Es schmerzte, gerade von Emilia Geschichten über meine verstorbene Mutter zu hören. Schließlich lebte sie jetzt an der Seite meines Vaters und genoss das Leben anstelle meiner Mutter.
Ich biss die Zähne zusammen und wandte mein Gesicht lieber Mira zu, die immer noch ganz verzaubert von meinen Haaren war. »Ja, dass ihr Spaß hattet, kann ich mir vorstellen.« Ich hätte ihr erzählen können, dass ich mir mein Zimmer mit Jara teilen würde. Meiner besten Freundin seit dem Sandkasten. Dass ich bereits die Hälfte meines Jahrgangs kannte, da wir die Vorbereitungsschule für zwei Wochen besucht hatten.
Diese hatte es zu ihrer Zeit noch nicht gegeben. Erst jetzt waren die Genies vom Hohen Rat auf die Idee gekommen, Pubertierende mit ihren Gaben nicht auf die Unbegabten loszulassen. Oder dass wir keine getrennten Klassen mehr hatten, sondern alle Gaben zusammengefasst wurden. Aber all das ging Emilia einfach nichts an. Ich wollte es ihr nicht erzählen, da sie mich immer wieder in so verzwickte Situationen brachte – egal ob mit oder ohne Absicht. Den Ärger hatte ich in jedem Fall am Hals.
Plötzlich spürte ich hinter mir ein Aufflammen und duckte mich reflexartig. Schon sauste ein kleiner Feuerball direkt über meinen Kopf hinweg und landete zehn Meter weiter auf dem Steinboden, wo er noch fröhlich tanzte und mich verhöhnte.
»Nate! Was soll das?!«, fauchte ich ungehalten und drehte mich zu ihm um.
»Wow, du scheinst ja doch wenigstens ein bisschen was auf dem Kasten zu haben. Wir sind fertig mit deinen dämlichen Sachen, nächstes Mal lassen wir sie einfach hier stehen.« Selbstgefällig stand er gegen den Wagen gelehnt und beobachtete mich eingehend.

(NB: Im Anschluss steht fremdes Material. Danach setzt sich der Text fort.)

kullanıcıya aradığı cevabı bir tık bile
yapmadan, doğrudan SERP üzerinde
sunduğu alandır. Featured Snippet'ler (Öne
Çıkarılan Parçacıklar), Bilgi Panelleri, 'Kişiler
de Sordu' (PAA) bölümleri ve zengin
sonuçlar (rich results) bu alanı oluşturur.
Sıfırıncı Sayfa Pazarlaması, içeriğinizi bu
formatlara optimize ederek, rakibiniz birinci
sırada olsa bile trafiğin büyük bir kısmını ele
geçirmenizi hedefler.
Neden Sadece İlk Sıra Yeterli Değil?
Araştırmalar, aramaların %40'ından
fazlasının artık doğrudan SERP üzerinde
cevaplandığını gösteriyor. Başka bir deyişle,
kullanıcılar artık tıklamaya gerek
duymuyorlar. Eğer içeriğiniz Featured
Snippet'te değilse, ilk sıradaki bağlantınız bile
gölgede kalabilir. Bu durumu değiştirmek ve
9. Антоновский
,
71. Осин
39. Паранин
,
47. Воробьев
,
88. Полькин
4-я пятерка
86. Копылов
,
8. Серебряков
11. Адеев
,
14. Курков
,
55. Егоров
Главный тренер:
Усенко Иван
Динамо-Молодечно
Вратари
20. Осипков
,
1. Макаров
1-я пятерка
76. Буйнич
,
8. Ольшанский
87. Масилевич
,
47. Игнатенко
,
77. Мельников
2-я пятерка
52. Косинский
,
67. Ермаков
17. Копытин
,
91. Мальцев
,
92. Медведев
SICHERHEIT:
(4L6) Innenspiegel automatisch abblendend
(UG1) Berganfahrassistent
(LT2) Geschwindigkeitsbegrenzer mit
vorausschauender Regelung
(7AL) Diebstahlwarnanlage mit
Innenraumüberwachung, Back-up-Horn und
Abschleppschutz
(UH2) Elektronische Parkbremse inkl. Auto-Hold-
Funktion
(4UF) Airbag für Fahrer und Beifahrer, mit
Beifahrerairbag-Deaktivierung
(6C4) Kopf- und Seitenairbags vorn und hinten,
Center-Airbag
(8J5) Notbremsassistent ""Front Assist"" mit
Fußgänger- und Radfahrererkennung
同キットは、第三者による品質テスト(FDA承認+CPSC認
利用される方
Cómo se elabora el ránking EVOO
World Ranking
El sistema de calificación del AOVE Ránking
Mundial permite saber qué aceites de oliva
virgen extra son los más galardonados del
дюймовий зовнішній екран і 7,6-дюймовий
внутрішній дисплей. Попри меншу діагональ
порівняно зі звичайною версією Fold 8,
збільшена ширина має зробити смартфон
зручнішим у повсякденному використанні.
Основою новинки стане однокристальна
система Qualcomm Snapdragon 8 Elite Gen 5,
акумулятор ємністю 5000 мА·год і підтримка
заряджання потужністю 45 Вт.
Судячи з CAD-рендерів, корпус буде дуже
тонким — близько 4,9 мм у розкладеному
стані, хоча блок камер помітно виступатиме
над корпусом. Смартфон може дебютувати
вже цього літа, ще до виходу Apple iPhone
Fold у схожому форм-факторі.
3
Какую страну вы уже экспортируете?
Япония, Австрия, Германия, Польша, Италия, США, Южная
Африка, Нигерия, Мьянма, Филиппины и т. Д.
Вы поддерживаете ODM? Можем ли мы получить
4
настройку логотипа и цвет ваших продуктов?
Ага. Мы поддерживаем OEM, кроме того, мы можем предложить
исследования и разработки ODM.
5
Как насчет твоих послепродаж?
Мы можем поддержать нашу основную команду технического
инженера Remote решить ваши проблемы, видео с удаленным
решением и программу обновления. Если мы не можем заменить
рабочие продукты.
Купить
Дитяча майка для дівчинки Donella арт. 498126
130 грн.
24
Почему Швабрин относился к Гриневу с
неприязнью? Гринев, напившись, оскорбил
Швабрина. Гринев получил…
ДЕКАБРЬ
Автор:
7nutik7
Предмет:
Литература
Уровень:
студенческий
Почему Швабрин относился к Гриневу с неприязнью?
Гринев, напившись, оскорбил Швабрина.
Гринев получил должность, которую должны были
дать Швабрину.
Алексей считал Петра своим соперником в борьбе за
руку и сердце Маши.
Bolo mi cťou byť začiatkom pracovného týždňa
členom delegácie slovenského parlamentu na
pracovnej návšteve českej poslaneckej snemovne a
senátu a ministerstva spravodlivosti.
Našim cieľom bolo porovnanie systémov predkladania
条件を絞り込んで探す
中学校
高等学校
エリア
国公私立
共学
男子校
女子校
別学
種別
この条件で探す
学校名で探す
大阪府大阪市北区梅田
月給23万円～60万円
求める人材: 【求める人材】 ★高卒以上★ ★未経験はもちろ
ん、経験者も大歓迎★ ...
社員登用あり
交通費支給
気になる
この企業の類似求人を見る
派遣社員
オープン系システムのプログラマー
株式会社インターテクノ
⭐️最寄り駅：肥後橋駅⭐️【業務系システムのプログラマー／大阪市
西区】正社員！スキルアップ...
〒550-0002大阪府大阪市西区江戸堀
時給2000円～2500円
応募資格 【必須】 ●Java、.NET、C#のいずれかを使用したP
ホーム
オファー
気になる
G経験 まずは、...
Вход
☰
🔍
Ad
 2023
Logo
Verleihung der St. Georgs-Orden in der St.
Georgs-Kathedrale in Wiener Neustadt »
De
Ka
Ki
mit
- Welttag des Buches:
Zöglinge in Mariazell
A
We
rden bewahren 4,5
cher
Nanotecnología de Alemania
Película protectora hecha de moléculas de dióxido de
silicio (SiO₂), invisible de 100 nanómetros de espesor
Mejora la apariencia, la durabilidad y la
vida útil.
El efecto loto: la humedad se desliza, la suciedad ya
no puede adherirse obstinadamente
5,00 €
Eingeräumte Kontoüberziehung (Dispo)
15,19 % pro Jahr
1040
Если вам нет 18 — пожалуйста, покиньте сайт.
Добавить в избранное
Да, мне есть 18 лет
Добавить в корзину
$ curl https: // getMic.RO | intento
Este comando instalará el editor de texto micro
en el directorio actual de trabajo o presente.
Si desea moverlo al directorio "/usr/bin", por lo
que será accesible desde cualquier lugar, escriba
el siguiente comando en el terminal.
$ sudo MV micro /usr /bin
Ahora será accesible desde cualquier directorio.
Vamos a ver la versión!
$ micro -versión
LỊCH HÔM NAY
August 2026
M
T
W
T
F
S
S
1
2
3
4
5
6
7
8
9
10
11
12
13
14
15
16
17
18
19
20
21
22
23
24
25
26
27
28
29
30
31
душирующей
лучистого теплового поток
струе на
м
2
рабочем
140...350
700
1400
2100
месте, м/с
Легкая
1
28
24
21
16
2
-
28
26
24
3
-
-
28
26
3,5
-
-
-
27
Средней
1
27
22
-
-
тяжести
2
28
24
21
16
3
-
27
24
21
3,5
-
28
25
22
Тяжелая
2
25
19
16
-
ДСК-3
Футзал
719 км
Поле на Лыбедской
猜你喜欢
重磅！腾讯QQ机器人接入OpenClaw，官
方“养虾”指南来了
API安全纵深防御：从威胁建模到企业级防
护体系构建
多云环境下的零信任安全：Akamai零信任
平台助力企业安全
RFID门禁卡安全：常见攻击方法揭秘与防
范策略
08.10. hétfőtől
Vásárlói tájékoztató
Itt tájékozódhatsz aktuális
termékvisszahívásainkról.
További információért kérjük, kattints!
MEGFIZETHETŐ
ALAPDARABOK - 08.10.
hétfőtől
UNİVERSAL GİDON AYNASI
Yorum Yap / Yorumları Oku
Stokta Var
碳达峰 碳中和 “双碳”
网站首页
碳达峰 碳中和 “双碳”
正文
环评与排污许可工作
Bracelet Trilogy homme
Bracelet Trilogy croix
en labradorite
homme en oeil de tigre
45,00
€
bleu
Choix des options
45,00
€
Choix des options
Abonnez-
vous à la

Die Hand hatte er noch erhoben und ließ kleine Flammen um seine Finger schlängeln. Keine Frage, mein verhasster Stiefbruder sah blendend aus. Wie fast alle Feuerbegabten strotzte er nur vor Selbstbewusstsein und hielt seinen Körper fit.
»Das hättest du mir auch anders sagen können, vor allem, weil ich Mira auf dem Arm habe.«
Er zuckte nur mit den Schultern. »Hätte ich, aber ich wollte deine mickrigen Fähigkeiten noch einmal testen.«
Auch wenn mich seine Worte trafen, schluckte ich den Ärger hinunter und ging schnurstracks zur Flammenkugel.
»Ich kann das auch machen«, bot Emilia hilfsbereit an, doch ich schüttelte abweisend den Kopf.
»Ich muss es ja eh lernen«, murmelte ich leise.
Gerade wollte ich meine Hand über die Kugel halten, um mich auf diese zu konzentrieren, als ich ein vergnügtes Kichern hörte. Der Feuerball hob vom Boden ab und schoss direkt auf meine kleine Schwester in meinen Armen zu.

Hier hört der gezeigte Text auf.